L'iPhone 4 et son fameux cadre d'antennes

Une collaboration entre son équipe et celle en charge des antennes déboucha sur une solution théorique, à défaut d'être immédiatement concrète sur un plan pratique.

Il s'agissait d'enfiler l'antenne autour de l'écran et de la placer dans le dessin d'une rainure — « On ne savait pas à l'époque comment on allait s'y prendre » — et de la séparer suffisamment de toute présence métallique pour que cela suffise à fonctionner (même si la séparation était inférieure à 1 millimètre).

Ce compromis soulevait d'autres questions. Pour l'équipe antennes il fallait que cela ne nuise pas aux performances.
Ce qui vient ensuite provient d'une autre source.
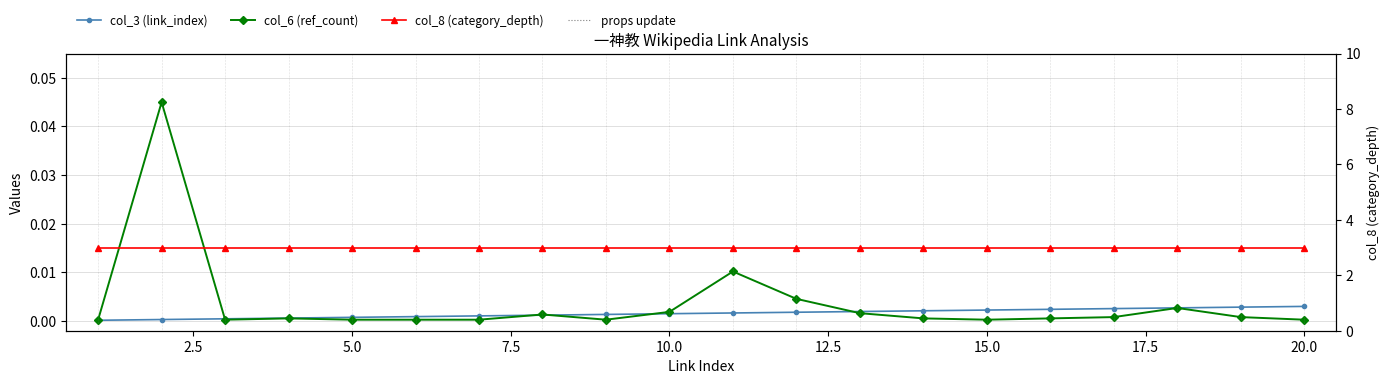

Between 15.0 and 12.5, which is larger?

15.0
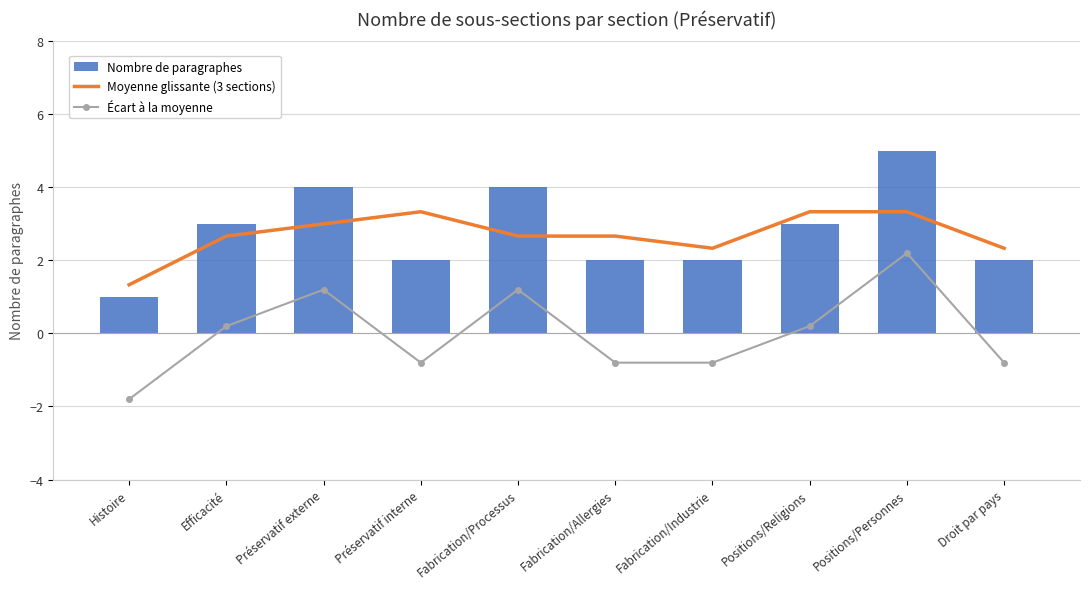

What is the value of the Nombre de paragraphes bar at the 1st from the left?

1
Pour l'équipe d'Anna-Katrina Shedletsky il fallait trouver comment s'y prendre ne serait-ce que pour fabriquer ces pièces à la chaîne.

Et puis ça devait marcher avec une surface en verre et une autre en cristal de saphir (les deux finitions proposées pour l'écran) : « Nous commencions tout juste à travailler sur la découpe du saphir, il est beaucoup plus dur que le verre et il est plus difficile de lui donner une forme ».

L'autre challenge consistait à permettre un assemblage de cette partie antenne en toute fin de la ligne de production. Shedletsky explique que la logistique imposait un délai de 12 semaines pour obtenir les écrans. Du côté d'Apple, plusieurs itérations étaient nécessaires pour arriver à un design d'antennes qui fonctionne comme espéré.

Pour chaque changement effectué c'était 12 semaines supplémentaires d'attente : « Le produit n'aurait jamais été lancé ». La solution fut de « Trouver un moyen pour l'assembler autour d'un écran OLED incroyablement fragile qui cassait si vous le touchiez ». Elle conclut par cette analogie : « Vous connaissez un jeu qui s'appelle "Docteur Maboul" ? C'était exactement ça ».